Dale Jackson was Kingston's only black referee

When Dale Jackson started playing hockey as a kid in the 1970s, he was always the only black player on the ice. There were no role models who looked like him.

After finishing playing minor hockey and moving into the working world, he became a role model himself – as a referee in Kingston. For the past 27 years, he has dodged flying pucks, been accidentally hit by errant sticks and tossed many coaches from the game for arguing with his calls.

Jackson has decided to retire from minor hockey officiating at the age of 58. Today, he sees many children of colour on the ice, whether at public skating or chasing the puck in minor hockey. “It’s really nice to see, really nice to see,” he says.

His father was in the military, which meant that he was posted in several cities across Canada, including Petawawa, Dartmouth and Kingston. During his youth hockey days, he never faced any racism from his teammates but when the squad traveled to an away arena, he heard slurs from the other players and the fans.

When he was 13, his father was posted to Kingston and he has remained here ever since. Since becoming a referee almost three decades ago, he has been the only black official in Kingston minor hockey.

The first thing he learned was the importance of being in the right position on the ice. Not only is it essential to see the action, but positioning makes it tough for coaches to dispute a call. “If you are in position and saw the play, there’s not much that coaches can argue about,” he says.

Over the years, he has learned to spot fans who will cause trouble. “It’s usually the parents who are standing by the glass. They will yell and scream and point at things. They’ll yell to their kid like the kid can hear them and is going to pay attention. A lot of times, they don’t really know what they are talking about.”

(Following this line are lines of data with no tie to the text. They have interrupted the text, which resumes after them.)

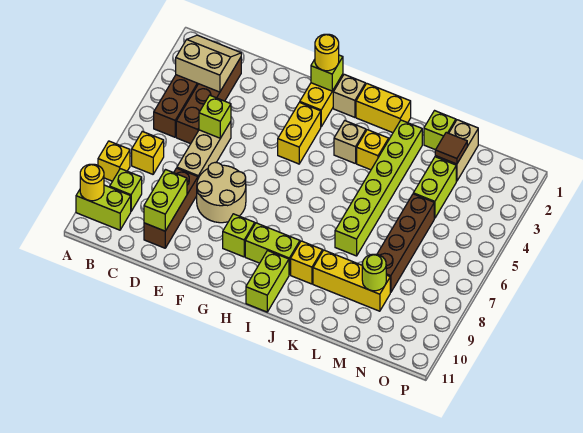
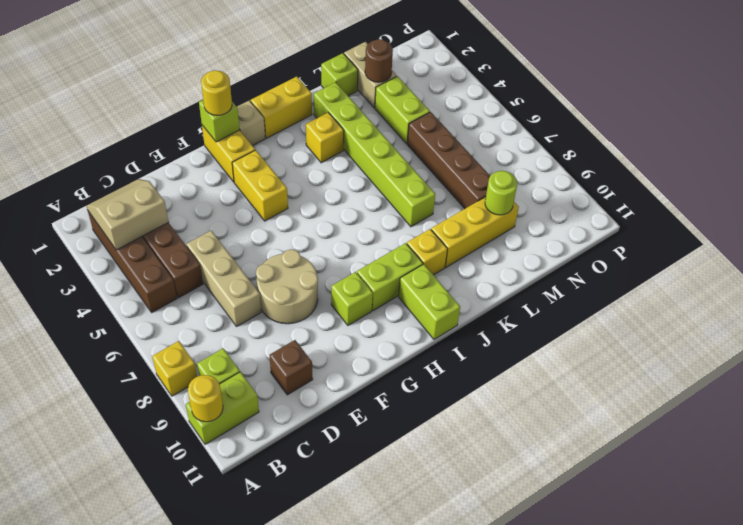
yellow 1x1 brick [132,131,164,174] -> none
lime 1x1 brick [199,95,231,138] -> none
brown 1x3 brick [144,168,198,248] -> brown 1x1 brick [269,340,313,395]
lime 1x2 brick [144,170,187,231] -> none
tan 1x1 brick [334,121,366,164] -> none
brown 1x1 tile [435,133,467,164] -> brown 1x1 round brick [365,39,393,82]

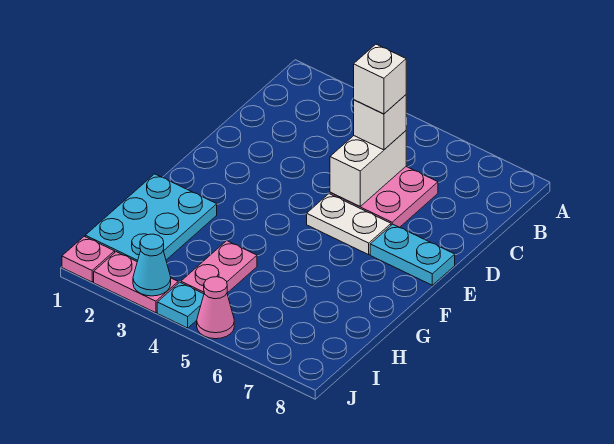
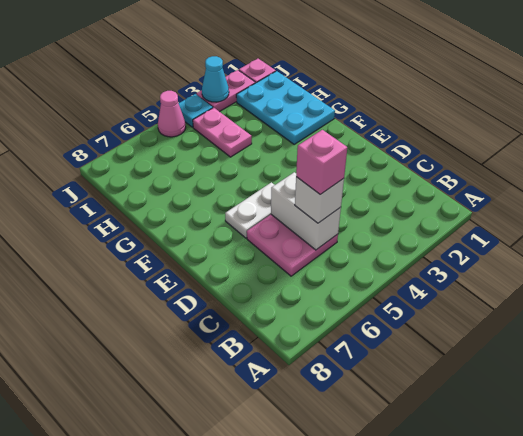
white 1x1 brick [354,44,406,114] -> pink 1x1 brick [296,130,347,194]
cyan 1x2 plate [370,224,455,285] -> none

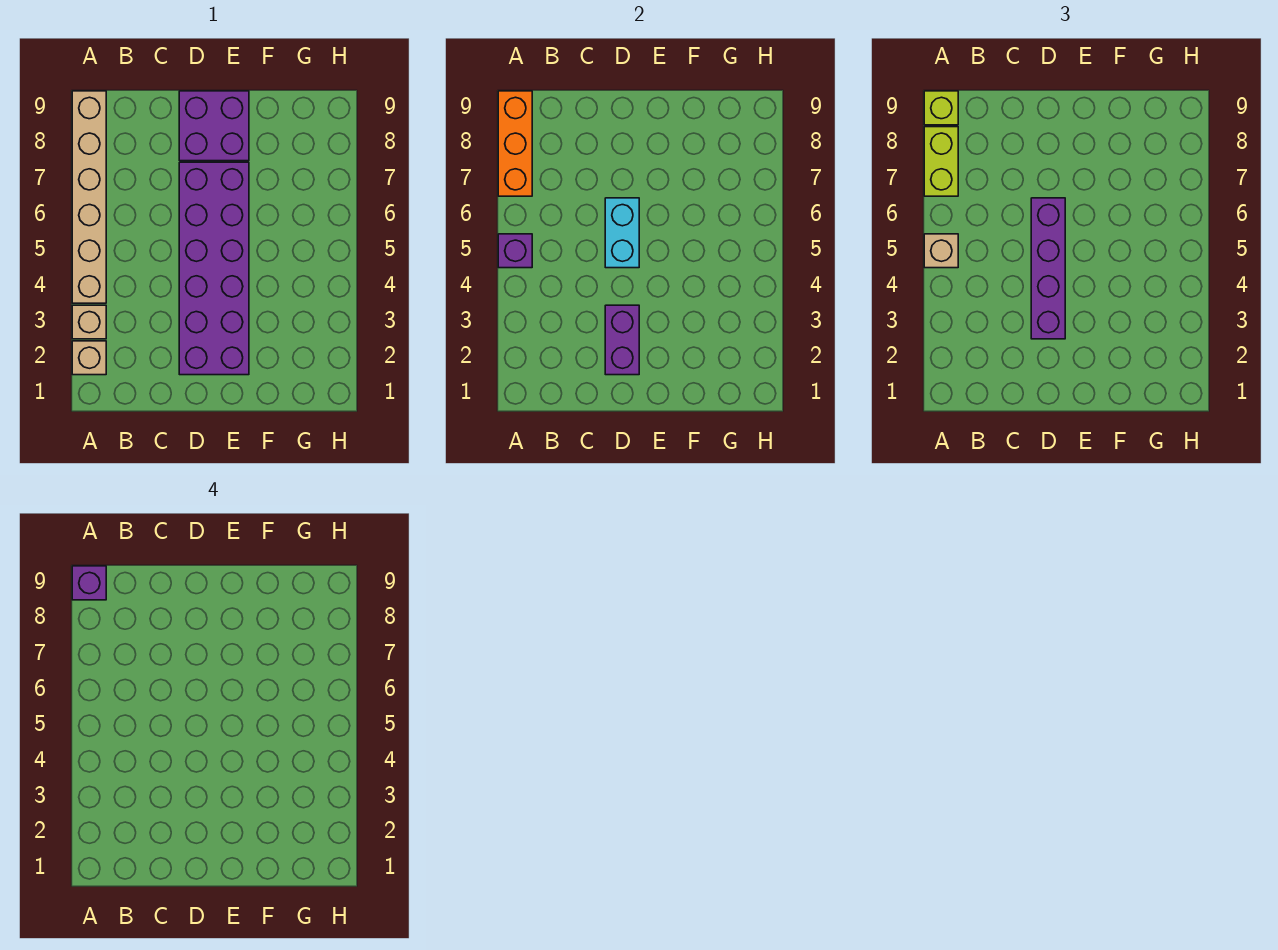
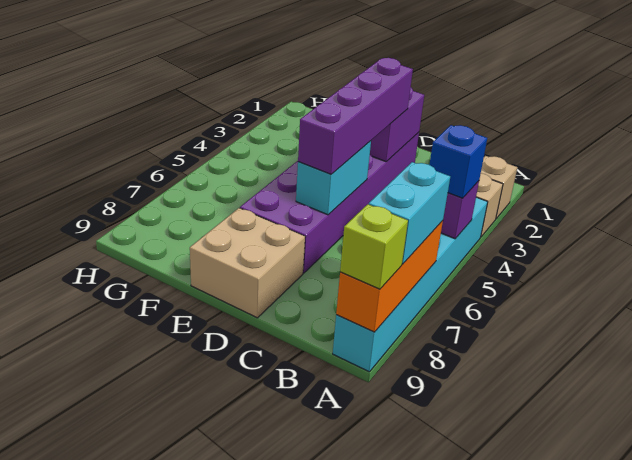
tan 1x6 brick [72,91,106,303] -> cyan 1x6 brick [333,197,488,372]
tan 1x1 brick [924,234,958,268] -> blue 1x1 brick [429,125,487,198]
lime 1x2 brick [924,127,958,196] -> cyan 1x2 brick [369,162,450,264]
purple 1x1 brick [72,566,106,600] -> none
purple 2x2 brick [179,91,249,161] -> tan 2x2 brick [190,208,305,318]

Similarly, coaches who yell at their players and the officials usually aren’t the best at teaching skills and earning respect. He has been forced to eject a number of such coaches from games. “You tell them: ‘You gotta calm down.’ Then they cross the line with their yelling and you throw them out of the game.

One incident in particular was nasty. “I didn’t hear this, but my linesman reported that a coach had used a racial slur about me. We had to kick him out of the game and then write a report to the league about the decision.”

He has become a role model for players, coaches and other officials. One tournament he was officiating included a team from the Tyendinaga Mohawk Reserve near Belleville. “They were excited that I was refereeing because they had never seen anyone of colour officiating before. They came up to me and chatted and shook my hand.”

As a lifelong Boston Bruins fan, he was thrilled to run into Willie O’Ree in an Ottawa elevator a few years ago. O’Ree was the first black player in the NHL, skating for Boston in 1958. He later played in Kingston with the Eastern Professional Hockey League. Today, of course, there are a number of black players, including Evander Kane of the Edmonton Oilers and Ryan Reaves of the Toronto Maple Leafs.

He was also thrilled to have the opportunity to play in a Boston Bruins Alumni game in Kingston, serving on a line with Kingston’s Ken Linseman and Rick Middleton. He scored two goals and notched three assists.

When officiating kids, he says it’s essential to take on a coaching role rather than just sending delinquent players to the penalty box. “As I got older, I talked to the players a lot more. I reminded them to keep their stick on the ice and to focus on the puck, not the other players. If I do call a penalty, I explained to them that ‘if you had just done this instead you would have been fine.’”

He especially enjoyed officiating women’s and girls’ hockey. “The women seem to have a lot more fun out there. If they fall or make a mistake, they laugh at themselves or laugh at their teammates.”

After 27 years, he’s decided his body needs a break. He has had a separated shoulder, several concussions, been accidentally body checked and hit by sticks. “It was never intentional, just players not controlling their sticks. It all just takes a toll on you over the years.”

Nevertheless, it’s been a fantastic experience. “I had a great time and have no regrets. I will miss going to the rink and chatting with the other men and women who officiate.”

“I still run into former minor hockey players who say they enjoyed me officiating and they miss me. It’s nice to hear that because you don’t often hear it on the ice.”